Pyrotechnic Specialties cited in April flash fire, faces $176,375 in proposed penalties
By Becky Purser
Byron-based Pyrotechnic Specialties Inc. is facing $176,375 in proposed penalties in connection with an April flash fire that severely injured a worker.
The U.S. Department of Labor’s Occupational Safety and Health Administration cited the company for one willful, five serious and one other-than-serious safety violations, OSHA spokesman Michael D’Aquino said an in email.
The company has 15 business days from receipt of the citations and proposed penalties to comply, request a conference with OSHA’s area director or contest the findings before the independent Occupational Safety and Health Review Commission.
Pyrotechnic Specialties has scheduled a conference with OSHA for Wednesday, Aquino said.
The plant at 1661 Juniper Creek Road manufactures munitions for the government and law enforcement.
Efforts to reach David J. Karlson, the company’s CEO, were unsuccessful.
Johnny Barrett was seriously burned in the April 12 flash fire at the plant and required hospitalization at the Joseph M. Still Burn Center in Augusta.
The fire occurred during the processing of a pyrotechnic material — waste boron potassium nitrate — in Building No. 90, according to OSHA documents.
According to OSHA, Pyrotechnic Specialties willfully violated a federal requirement to perform a hazard evaluation related to the production of boron potassium nitrate in Building No. 95 and treatment of off-spec boron potassium nitrate in Building No. 90.
As a result, employees working in those buildings were exposed to “overpressure shock hazards and thermal radiation skin burn hazards,” the citation said.
The proposed penalty for this willful violation alone was $112,238, according to the citation.
In relation to the serious violations, OSHA found that procedures and practices related to the production of pyrotechnic materials and in the waste treatment of off-spec pyrotechnic materials “constituted an undue hazard to life.’’
Among the serious violations related to Building 90, where Barrett was working, was the lack of grounding procedures for the processing of waste boron potassium nitrate.
The other-than-serious violation dealt with the company failing to notify OSHA within 24 hours of the April 12 hospitalization of Barrett. The company notified the OSHA hotline at 6:34 p.m. the next day, according to the citation.
Pyrotechnic Specialties has come under federal scrutiny before.
In January 2009, a federal judge dismissed an indictment against the company, Karlson and several employees who were accused of multiple charges of conspiracy, money laundering and conspiracy to defraud the government. Investigators had alleged that Pyrotechnic Specialties had relabeled flash-bang grenades that were faulty, claiming that they met military standards.

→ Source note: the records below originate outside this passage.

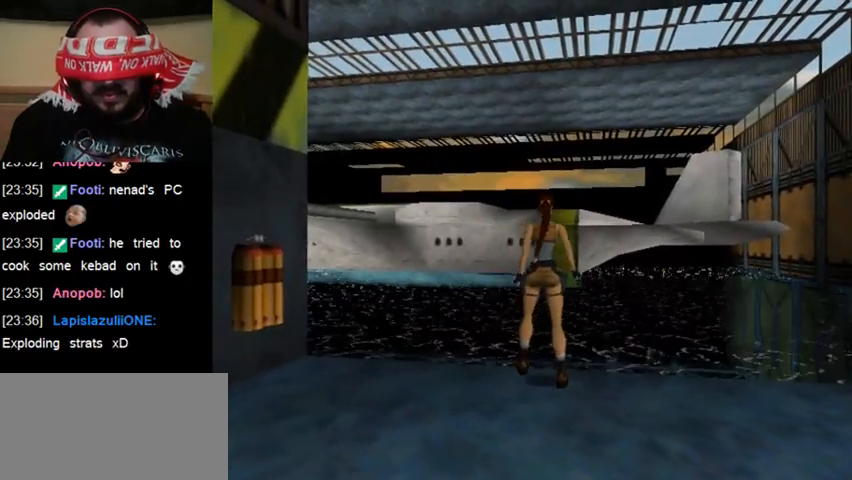
{"keys": ["walk"], "events": []}
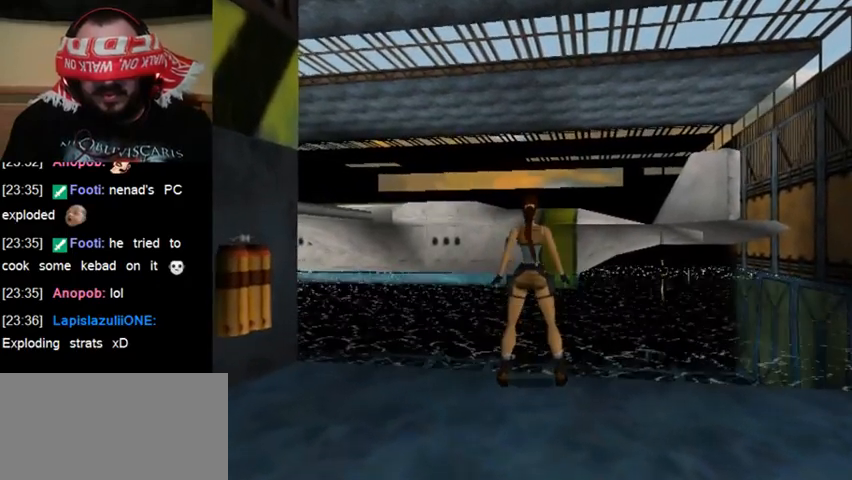
{"keys": ["up", "walk"], "events": [[233, "up", "down"], [367, "up", "up"], [433, "up", "down"]]}
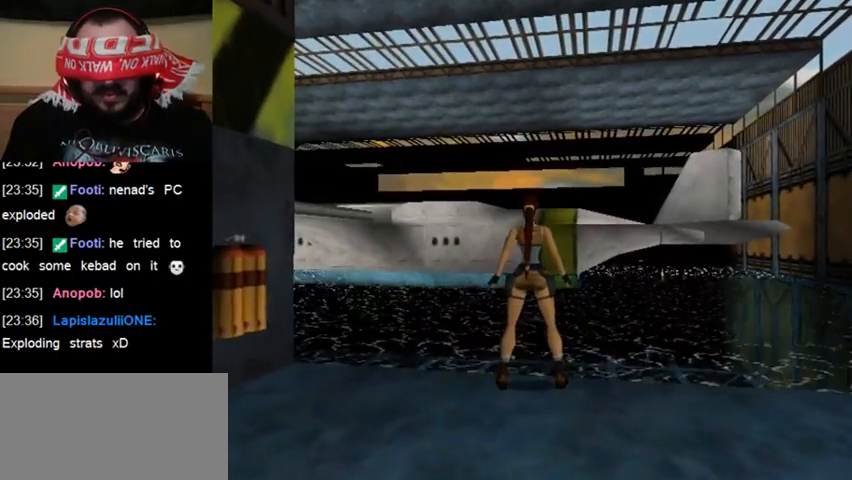
{"keys": ["walk"], "events": [[67, "up", "up"], [167, "up", "down"], [233, "up", "up"]]}
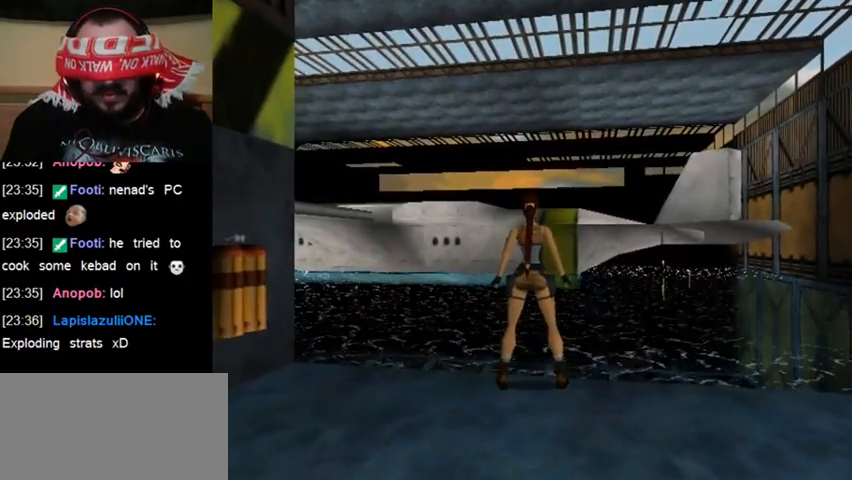
{"keys": [], "events": [[233, "walk", "up"]]}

When the charges were dismissed, the judge criticized how the government pursued the case.
According to the initial indictment, Pyrotechnic Specialties had a $15 million contract with the Department of Defense. The company also manufactured a similar device for law enforcement agencies, including the FBI, which entered into an exclusive contract with Pyrotechnic Specialties between 2000 and 2005, according to the indictment.
Three Philadelphia-based FBI agents were injured when one of the devices went off prematurely while an agent carried it in his vest in 2004, the indictment stated. The agents sustained burns and hearing loss as a result, an FBI spokesperson said.
In August 2006, an explosion at the plant destroyed one of its buildings, created a 500-foot mushroom cloud and sent shock waves for 15 miles. The blast happened in the middle of the night, and no one was injured.
Information from The Telegraph archives was used in this report.